- _What this task involves_
Render the lines below as a Markdown table with the columns Row and Line text. Cover only the span from the first line through the line containing "Dot at: (256, 233)", both ends included, leaving out blank lines and the pictures.

- _Data records_
···

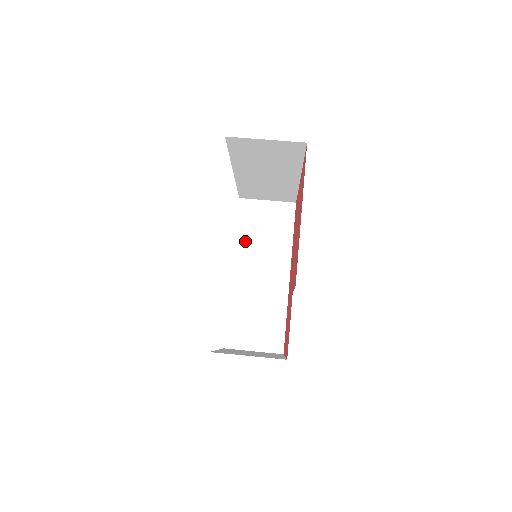
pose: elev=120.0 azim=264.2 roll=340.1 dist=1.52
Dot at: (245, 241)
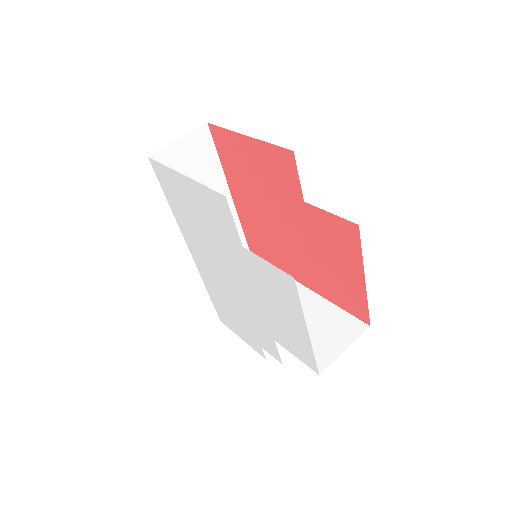
Dot at: occluded
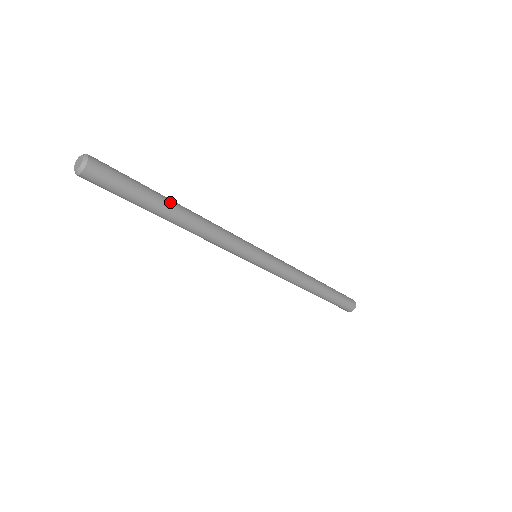
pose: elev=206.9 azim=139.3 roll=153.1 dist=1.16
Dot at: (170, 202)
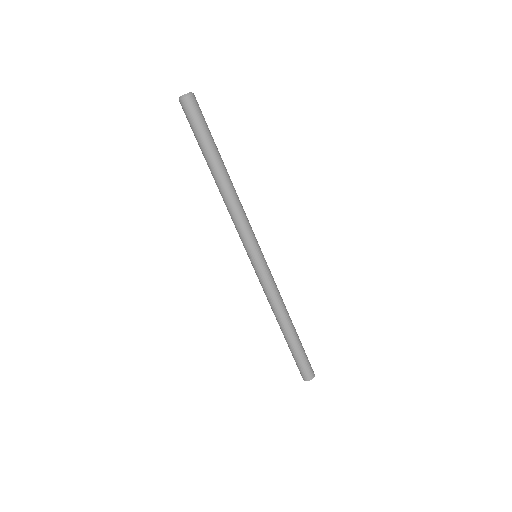
Dot at: occluded
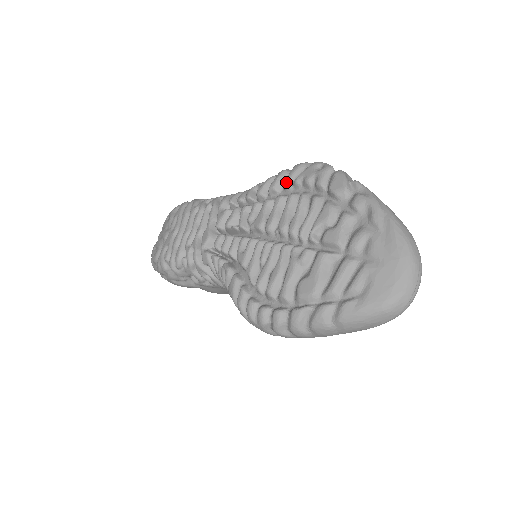
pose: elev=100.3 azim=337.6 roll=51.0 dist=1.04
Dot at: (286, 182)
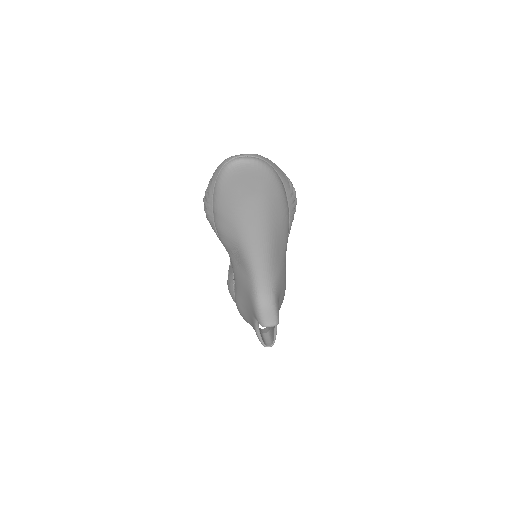
Dot at: occluded
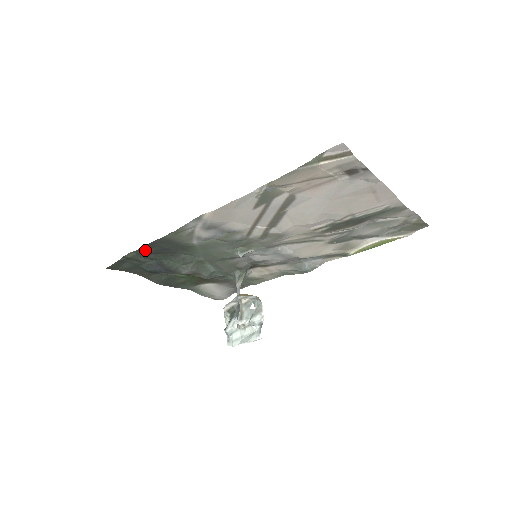
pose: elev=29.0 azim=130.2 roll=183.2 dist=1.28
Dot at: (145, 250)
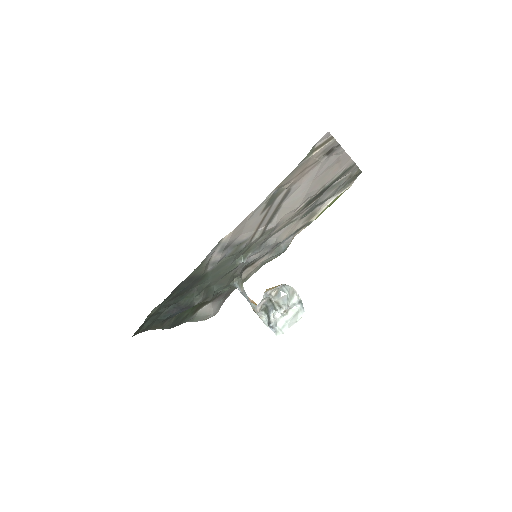
Dot at: (168, 299)
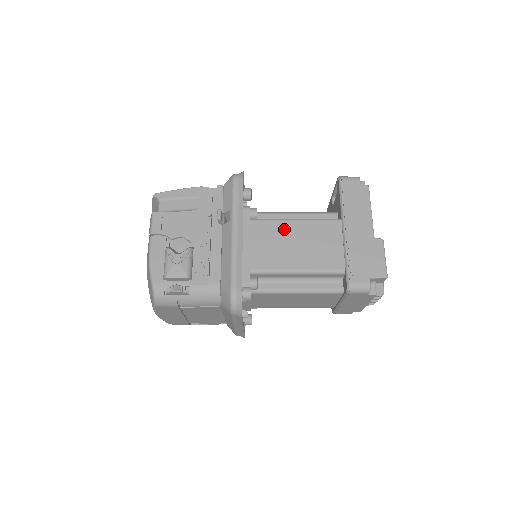
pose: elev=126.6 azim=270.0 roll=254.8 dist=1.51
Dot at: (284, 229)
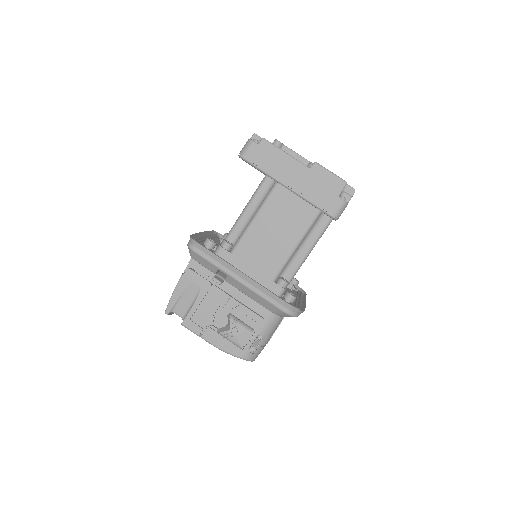
Dot at: (256, 233)
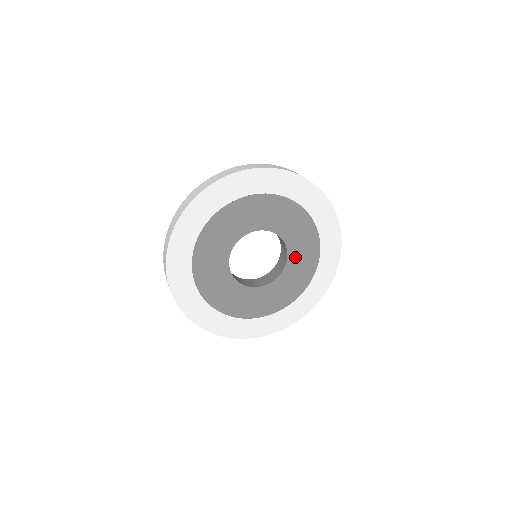
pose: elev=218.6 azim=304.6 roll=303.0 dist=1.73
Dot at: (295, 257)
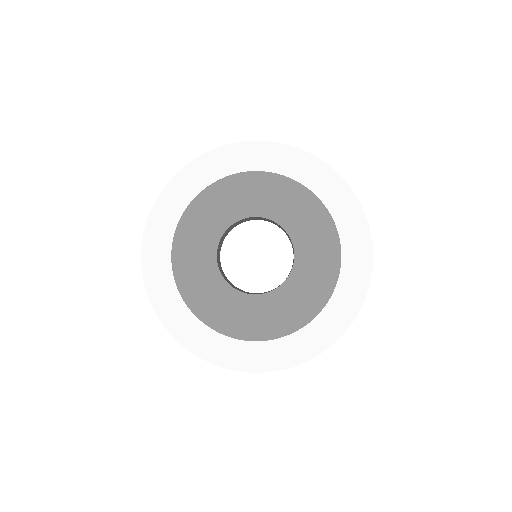
Dot at: (293, 289)
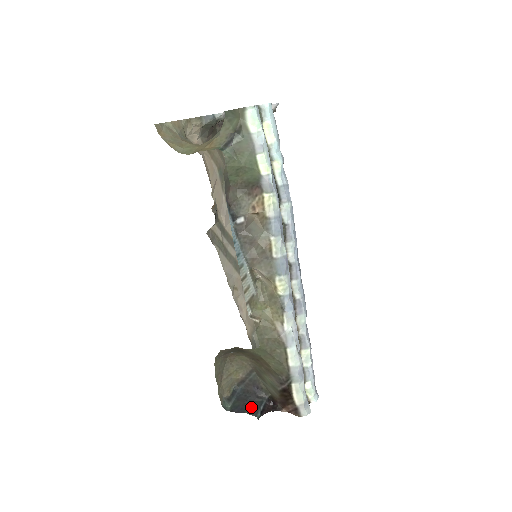
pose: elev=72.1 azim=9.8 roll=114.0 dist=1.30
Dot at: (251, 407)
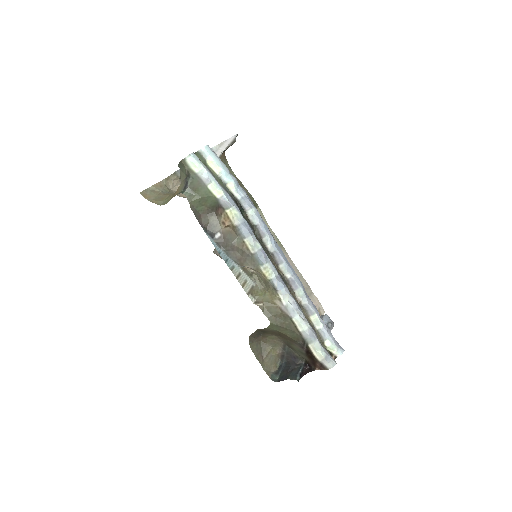
Dot at: (292, 374)
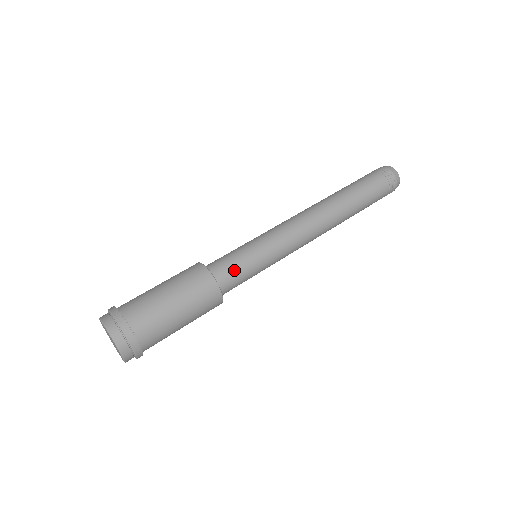
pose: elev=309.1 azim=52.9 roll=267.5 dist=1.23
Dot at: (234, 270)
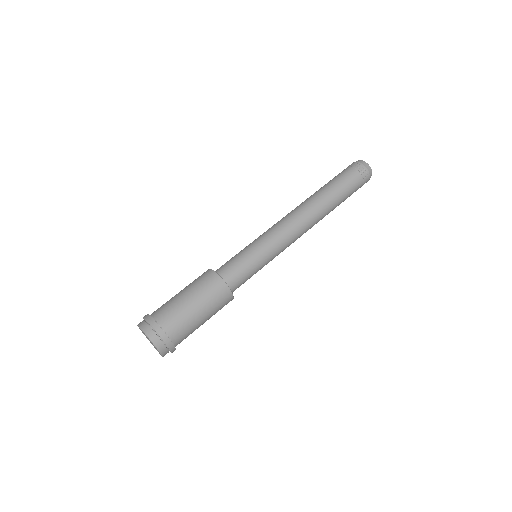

···

- _Written solution_
| Row | Line text |
|---|---|
| 1 | pose: elev=120.0 azim=264.2 roll=340.1 dist=1.52 |
| 2 | Dot at: (245, 241) |
| 3 | Dot at: occluded |
| 4 | pose: elev=206.9 azim=139.3 roll=153.1 dist=1.16 |
| 5 | Dot at: (170, 202) |
| 6 | Dot at: occluded |
| 7 | pose: elev=100.3 azim=337.6 roll=51.0 dist=1.04 |
| 8 | Dot at: (286, 182) |
| 9 | Dot at: occluded |
| 10 | pose: elev=29.0 azim=130.2 roll=183.2 dist=1.28 |
| 11 | Dot at: (145, 250) |
| 12 | Dot at: (168, 299) |
| 13 | pose: elev=126.6 azim=270.0 roll=254.8 dist=1.51 |
| 14 | Dot at: (284, 229) |
| 15 | Dot at: (256, 233) |